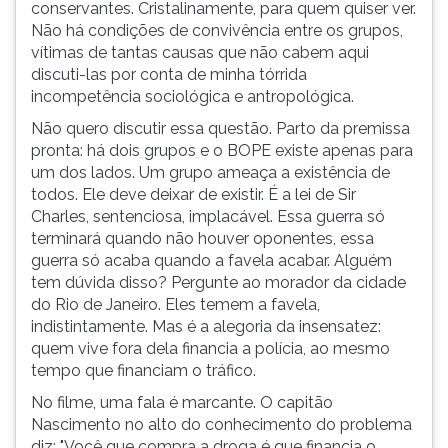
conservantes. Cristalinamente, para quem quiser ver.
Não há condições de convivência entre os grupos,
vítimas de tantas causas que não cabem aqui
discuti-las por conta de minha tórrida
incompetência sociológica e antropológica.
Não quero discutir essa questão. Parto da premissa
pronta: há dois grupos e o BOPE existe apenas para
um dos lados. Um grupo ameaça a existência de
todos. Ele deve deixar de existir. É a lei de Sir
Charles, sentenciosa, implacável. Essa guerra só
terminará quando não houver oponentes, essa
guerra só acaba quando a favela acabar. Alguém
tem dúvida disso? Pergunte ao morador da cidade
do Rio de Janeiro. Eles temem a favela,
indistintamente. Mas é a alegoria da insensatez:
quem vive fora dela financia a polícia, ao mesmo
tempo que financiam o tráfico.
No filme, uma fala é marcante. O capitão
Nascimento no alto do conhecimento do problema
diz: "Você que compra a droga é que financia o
...
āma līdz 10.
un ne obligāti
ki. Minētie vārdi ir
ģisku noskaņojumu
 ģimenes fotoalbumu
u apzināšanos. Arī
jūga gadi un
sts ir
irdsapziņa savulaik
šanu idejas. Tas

Task to carry out: Copy the stretch of the records above that runs from the line with "terminará quando não houver oponentes, essa" through the line with "que financia o". Both end lines belong in the copy, and nothing else does.

Answer area:
terminará quando não houver oponentes, essa
guerra só acaba quando a favela acabar. Alguém
tem dúvida disso? Pergunte ao morador da cidade
do Rio de Janeiro. Eles temem a favela,
indistintamente. Mas é a alegoria da insensatez:
quem vive fora dela financia a polícia, ao mesmo
tempo que financiam o tráfico.
No filme, uma fala é marcante. O capitão
Nascimento no alto do conhecimento do problema
diz: "Você que compra a droga é que financia o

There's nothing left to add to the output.